Rather, what seems a likely solution is to set the exchange rate free and let the markets decide its rate considering that the State Bank of Pakistan has already revoked import restrictions -- thus intervening in the currency market becomes more expensive for the country.
As per a policy brief paper issued by Sustainable Development Policy Institute (SDPI), “Since its inception, Pakistan has been through different exchange rate management policies. Initially, Pakistan pegged its rupee to pound sterling with the rate of pound sterling 1 equal to PKR 11.43. This peg lasted till 1972. Thereafter, PKR was pegged to US dollar wherein US$ 1 was equal to PKR 9.90. Pakistan adopted a managed floating rate in 1982 which ended in 1998. Since then, the country has announced policy of following a flexible exchange rate regime.
“Developing countries, particularly, misalign the currency toward upper side and prefer overvaluation. An overvaluation of currency may initially sound good as it increases the purchasing power. This may generate some political gains in short run as the government may claim improved purchasing power of people an outcome of its successful economic policy. It is important to note that overvalued currency along with other implications makes the exports of the country expensive. Some other country may supply the same products at cheaper rate resulting in loss of exports for the economy with overvalued currency. Further, a strong currency may also increase imports creating current account deficit,” read the policy paper.
“Letting the market mechanism prevail is the need of the hour, but the fallout from it would further propel inflation as fuel and food prices will go up. An effective way to deal with it is by providing handouts through frameworks like BISP rather than controlling the exchange rate and providing a blanket relief,” says Fahd Ali.
Therefore, a market-based exchange rate promotes efficiency in the economy and amongst other things, helps in commodity pricing decisions which provides some cushion against external shocks.
More importantly, a market-based exchange rate is also a condition laid by the IMF for releasing the pending loan tranche. The fund is well within its rights to ask for this adjustment as Pakistani governments have a history of exhausting funds to keep the rupee appreciated rather than making structural reforms.
As per a report by Ismail Iqbal Securities, “During the year (2022) PKR has lost 22% against USD, which can mostly be linked to higher inflation in Pakistan, as REER has remained flat. Unlike previous bust cycles, Pakistan has not maintained a fixed peg against USD, and has maintained REER below 100. However, precarious reserves position and thriving black market has created a big gap of over 10% between interbank and informal market. To address this, govt is likely to let REER depreciate to encourage exports and remittances, disincentivize imports and use of alternate channels. We expect USD/PKR to reach 250 by FY23 end.”
However, letting the rupee slide would have its own implications, one being a spike in inflation which is already at a record high.

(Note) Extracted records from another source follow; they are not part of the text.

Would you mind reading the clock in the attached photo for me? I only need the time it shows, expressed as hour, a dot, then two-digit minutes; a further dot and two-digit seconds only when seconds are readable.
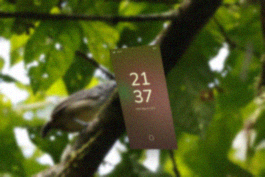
21.37
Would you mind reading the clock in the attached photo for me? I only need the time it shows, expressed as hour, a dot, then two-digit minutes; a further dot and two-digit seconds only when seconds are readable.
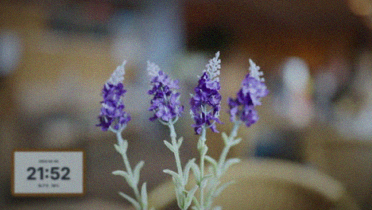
21.52
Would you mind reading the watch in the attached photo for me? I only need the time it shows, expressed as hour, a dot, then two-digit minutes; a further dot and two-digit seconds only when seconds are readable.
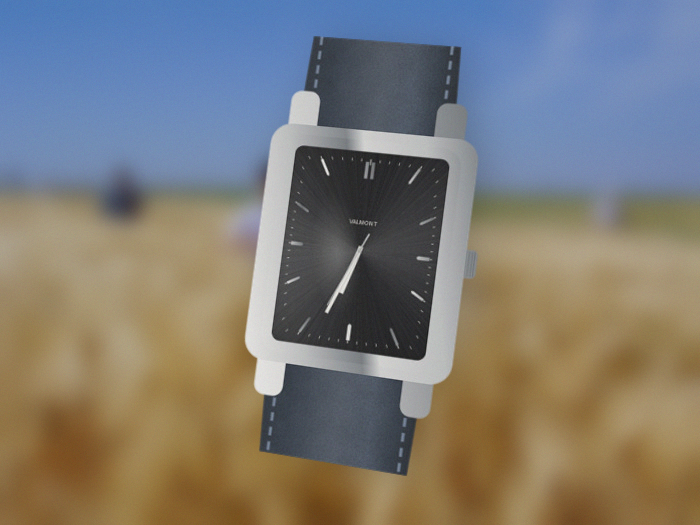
6.33.34
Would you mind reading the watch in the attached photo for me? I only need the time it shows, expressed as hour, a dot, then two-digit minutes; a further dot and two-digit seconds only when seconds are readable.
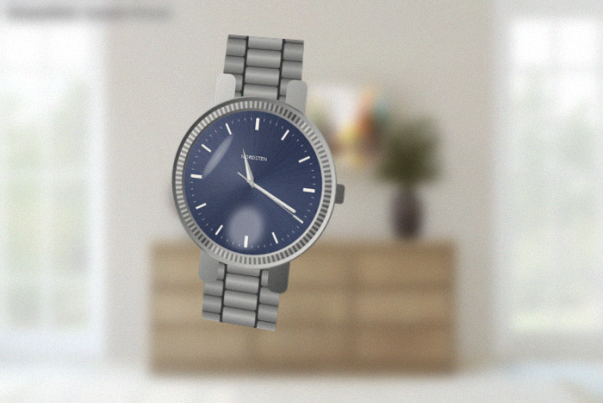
11.19.20
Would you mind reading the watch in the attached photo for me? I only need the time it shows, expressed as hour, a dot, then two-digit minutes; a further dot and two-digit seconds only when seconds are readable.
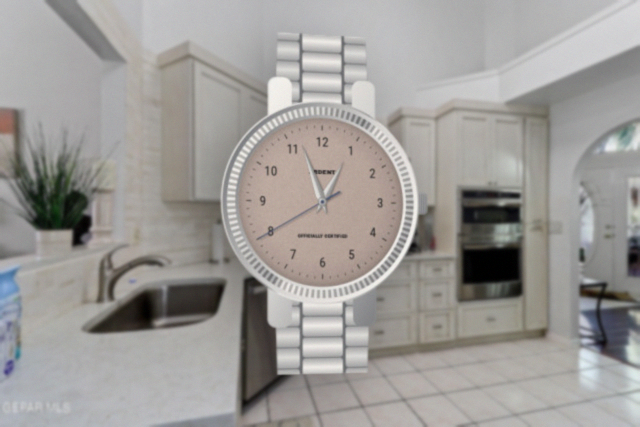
12.56.40
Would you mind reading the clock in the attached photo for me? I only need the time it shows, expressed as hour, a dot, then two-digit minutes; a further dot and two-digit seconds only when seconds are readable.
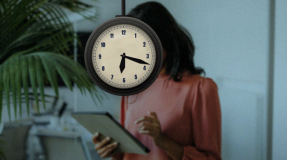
6.18
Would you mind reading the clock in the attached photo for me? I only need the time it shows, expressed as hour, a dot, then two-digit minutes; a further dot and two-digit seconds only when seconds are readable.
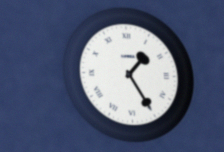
1.25
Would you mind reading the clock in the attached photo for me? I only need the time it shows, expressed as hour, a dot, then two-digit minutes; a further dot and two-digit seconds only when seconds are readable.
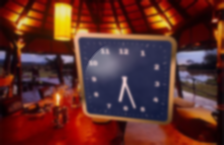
6.27
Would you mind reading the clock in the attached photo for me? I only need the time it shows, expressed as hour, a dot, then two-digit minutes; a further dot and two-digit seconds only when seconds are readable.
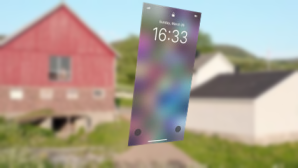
16.33
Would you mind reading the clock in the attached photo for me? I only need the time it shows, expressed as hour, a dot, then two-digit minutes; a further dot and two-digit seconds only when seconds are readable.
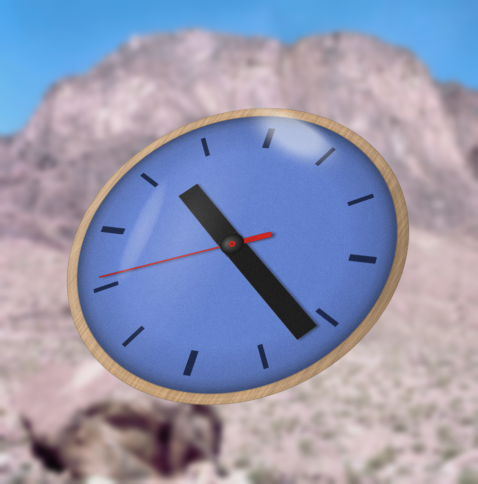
10.21.41
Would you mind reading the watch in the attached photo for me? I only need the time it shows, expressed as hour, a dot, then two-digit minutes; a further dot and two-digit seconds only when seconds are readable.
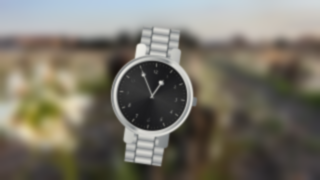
12.55
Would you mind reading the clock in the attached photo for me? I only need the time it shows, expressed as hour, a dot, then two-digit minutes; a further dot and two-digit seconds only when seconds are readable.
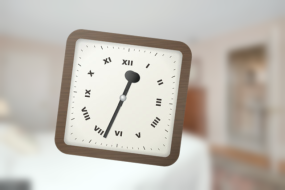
12.33
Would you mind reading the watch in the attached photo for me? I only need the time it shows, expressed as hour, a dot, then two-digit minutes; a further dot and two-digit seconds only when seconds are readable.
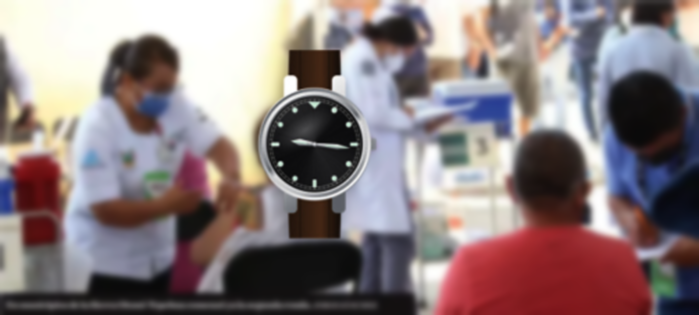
9.16
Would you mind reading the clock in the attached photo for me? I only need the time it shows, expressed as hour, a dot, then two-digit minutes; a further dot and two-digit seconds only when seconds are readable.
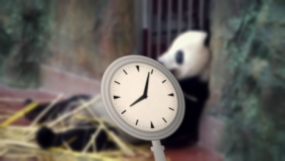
8.04
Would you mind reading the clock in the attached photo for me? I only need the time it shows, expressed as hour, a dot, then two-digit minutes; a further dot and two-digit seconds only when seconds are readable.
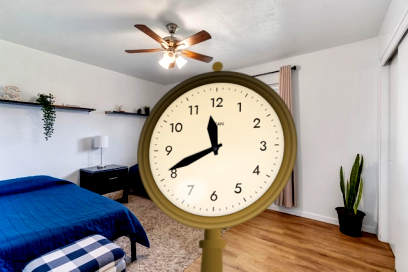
11.41
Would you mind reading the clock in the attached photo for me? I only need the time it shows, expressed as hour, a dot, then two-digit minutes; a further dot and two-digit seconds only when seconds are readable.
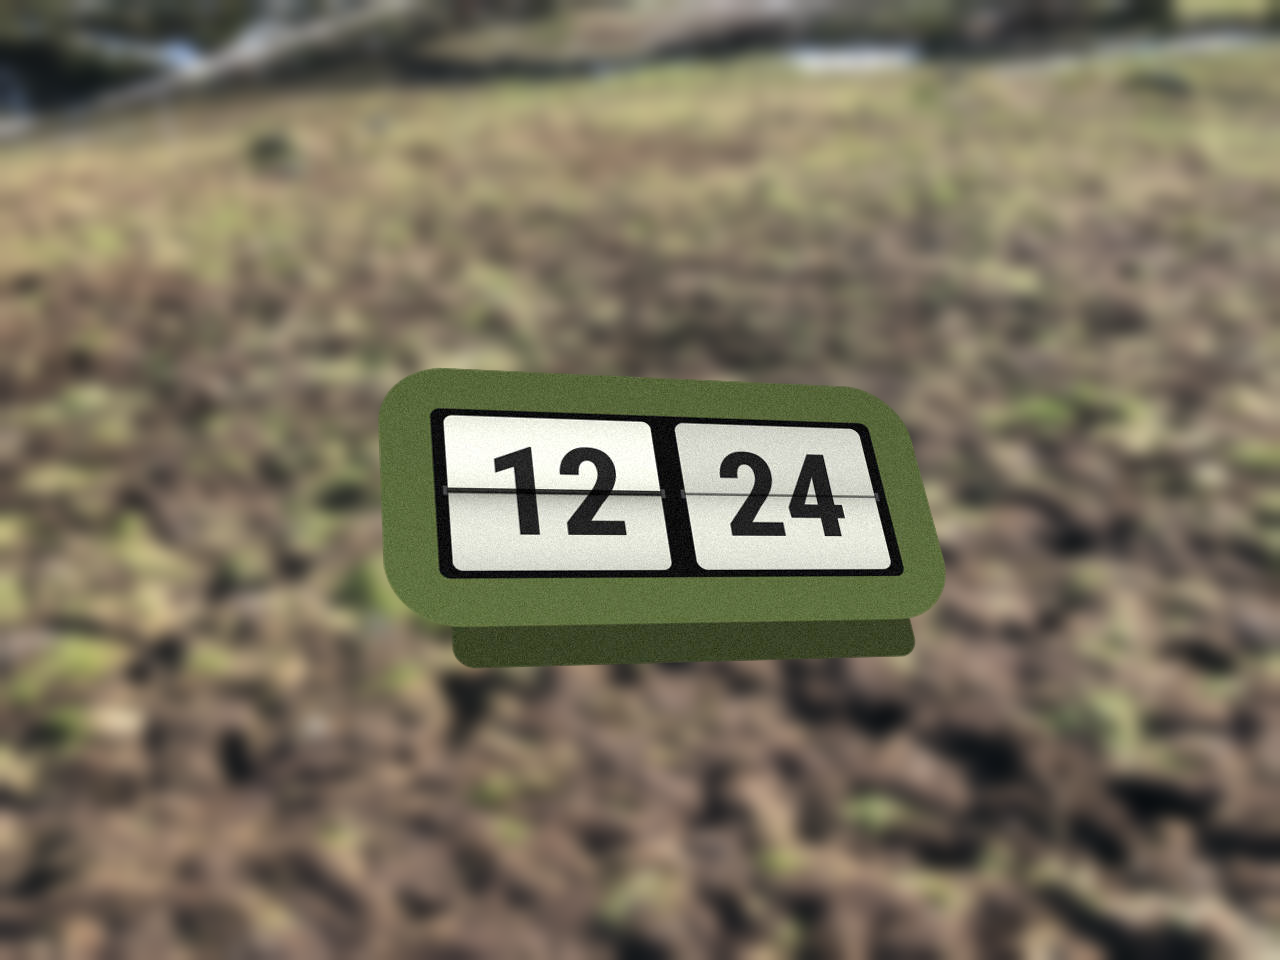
12.24
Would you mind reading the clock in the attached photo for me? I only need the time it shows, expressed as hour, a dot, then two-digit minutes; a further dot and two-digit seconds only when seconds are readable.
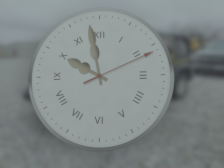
9.58.11
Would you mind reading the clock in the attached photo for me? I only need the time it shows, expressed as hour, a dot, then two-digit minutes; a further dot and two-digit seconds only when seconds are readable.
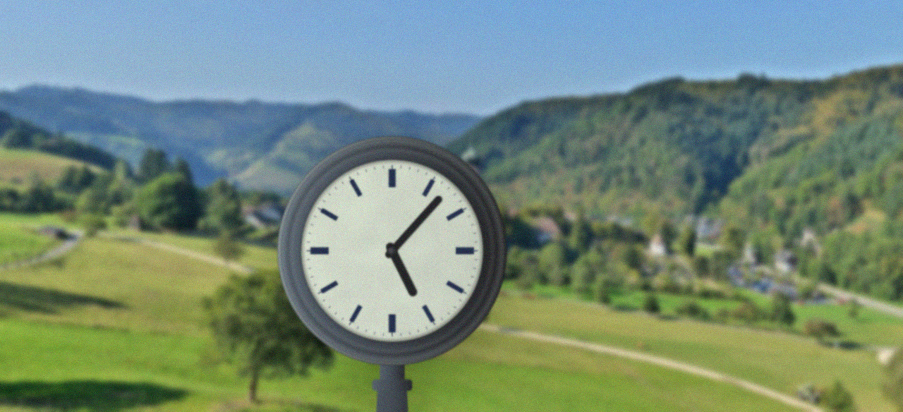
5.07
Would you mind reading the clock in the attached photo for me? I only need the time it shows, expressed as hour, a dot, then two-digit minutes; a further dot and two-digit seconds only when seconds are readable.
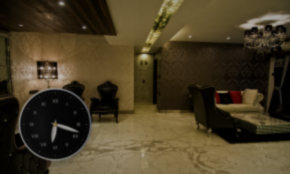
6.18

“Consumer prices rose 24.50% in December from a year earlier, according to data released by statistics department Monday. That compares with a median estimate for a 24% gain in a Bloomberg survey and a 23.84% jump in November. Food inflation quickened 35.5% year-on-year, while transport prices rose 41.2%, data showed. Clothing and footwear prices accelerated 17.1% and housing, water and electricity costs rose at 7%,” read a Bloomberg article.
However, experts are of the view that the country is stifled for alternatives. “Letting the market mechanism prevail is the need of the hour, but the fallout from it would further propel inflation as fuel and food prices will go up. An effective way to deal with it is by providing handouts through frameworks like BISP rather than controlling the exchange rate and providing a blanket relief,” says economist Fahd Ali.
Dr. Farrukh Saleem, a senior journalist and analyst said, “The government has no alternative left except for negotiating with the IMF. A prerequisite for it is to let the market forces decide the exchange rate. The reluctance on the governments side is due to the immediate impact of the decision which could see the food inflation rise by 10-15 percent on the back of a devalued rupee.”
Though the country finds itself in a fix, this maybe the perfect opportunity to change its course and take some long-term decisions rather than relying on patchwork.
“The remedy to our dollar problem lies in propping up the FDI inflows as a current account deficit is a constant feature of developing economies. In the long run, investments can only be increased by improving the ease of doing business and establishing the respect of contract in this country. However, to deal with the immediate crisis, the government would need to mobilize investments from overseas Pakistanis through targeted projects,” said Idrees Khawaja, economist at PIDE.